◆ **Provided text**

━━━

Learn how to use a new design and two Business Add-Ins (BAdIs) to dynamically change on the fly the assignment of an exchange rate to a category or period.
Key Concept
Using object-oriented ABAP SAP Business Planning and Consolidation (BPC), you can change a dimension attribute at run time to compare currency conversion at different rates in memory.
Many companies are interested in the net difference of a financial statement of different categories or of different periods, exclusive of exchange rate fluctuations over categories and time. The way to do this is to apply the same exchange rate to data of different categories or periods.
While each category is associated with the specific exchange rate of the category and the period, if you want to run a currency conversion of one category with another exchange rate of a different period or category, you have to create a few interim sets of data to save the result and compare for differences.

━━━

◆ **Data supplied**
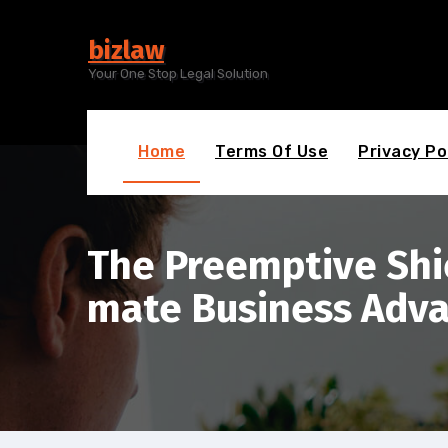
Skip
to
bizlaw
content
Your One Stop Legal Solution
Home
Terms Of Use
Privacy Po
The Preemptive Shie
mate Business Adv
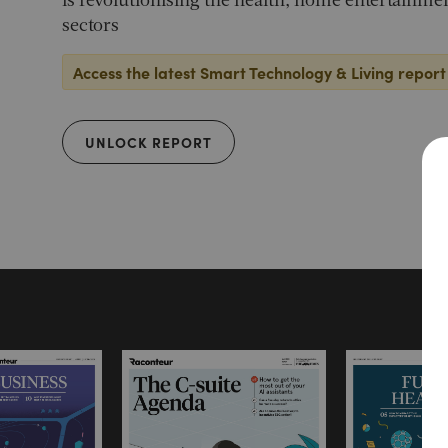
is revolutionising the health, home entertainme
sectors
Access the latest Smart Technology & Living report
UNLOCK REPORT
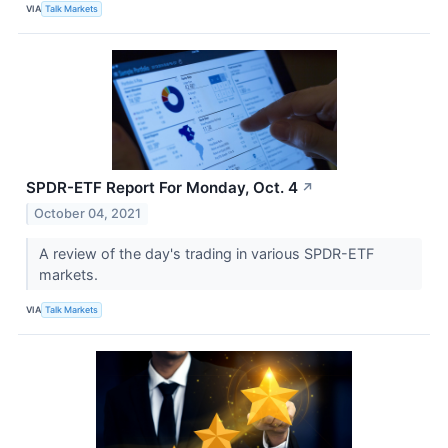
VIA
Talk Markets
SPDR-ETF Report For Monday, Oct. 4
↗
October 04, 2021
A review of the day's trading in various SPDR-ETF
markets.
VIA
Talk Markets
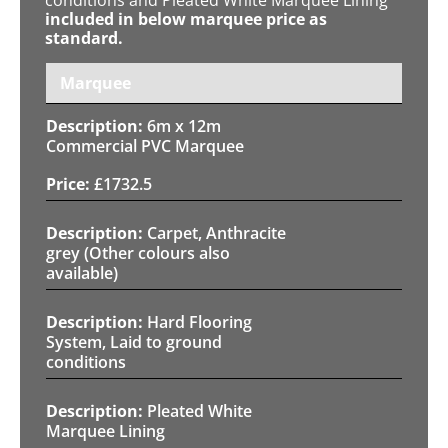
included in below marquee price as
standard.
Marquee
6m x 12m
Commercial PVC Marquee
£
1732.5
Carpet, Anthracite
grey (Other colours also
available)
Hard Flooring
System, Laid to ground
conditions
Pleated White
Marquee Lining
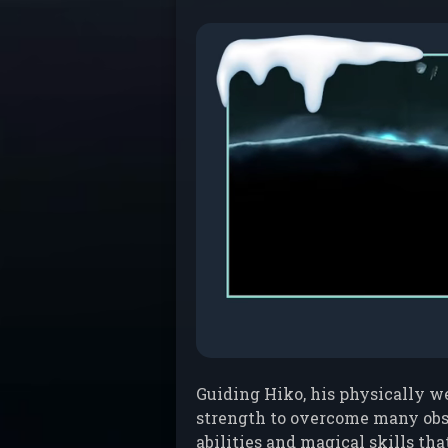
Guiding Hiko, his physically we
strength to overcome many obst
abilities and magical skills tha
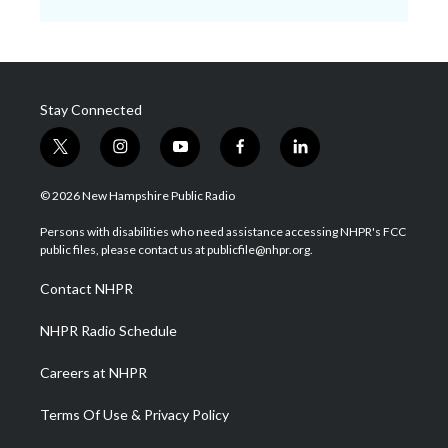
Stay Connected
t
i
y
f
l
w
n
o
a
i
i
s
u
c
n
© 2026 New Hampshire Public Radio
t
t
t
e
k
t
a
u
b
e
Persons with disabilities who need assistance accessing NHPR's FCC
e
g
b
o
d
public files, please contact us at publicfile@nhpr.org.
r
r
e
o
i
a
k
n
Contact NHPR
m
NHPR Radio Schedule
Careers at NHPR
Terms Of Use & Privacy Policy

━━━

◆ **Tasks for this exercise**
[1] Reproduce verbatim the passage of the currency conversion text starting with "Learn how to" and going on through "category or period.".
[2] From the rows, quote the lines starting with the line with "included in below marquee price as" and going on through the line with "abilities and magical skills tha", both included. Leave out the picture markers.

◆ **Written answers**
[1]
Learn how to use a new design and two Business Add-Ins (BAdIs) to dynamically change on the fly the assignment of an exchange rate to a category or period.

[2]
included in below marquee price as
standard.
Marquee
6m x 12m
Commercial PVC Marquee
£
1732.5
Carpet, Anthracite
grey (Other colours also
available)
Hard Flooring
System, Laid to ground
conditions
Pleated White
Marquee Lining
Guiding Hiko, his physically we
strength to overcome many obst
abilities and magical skills tha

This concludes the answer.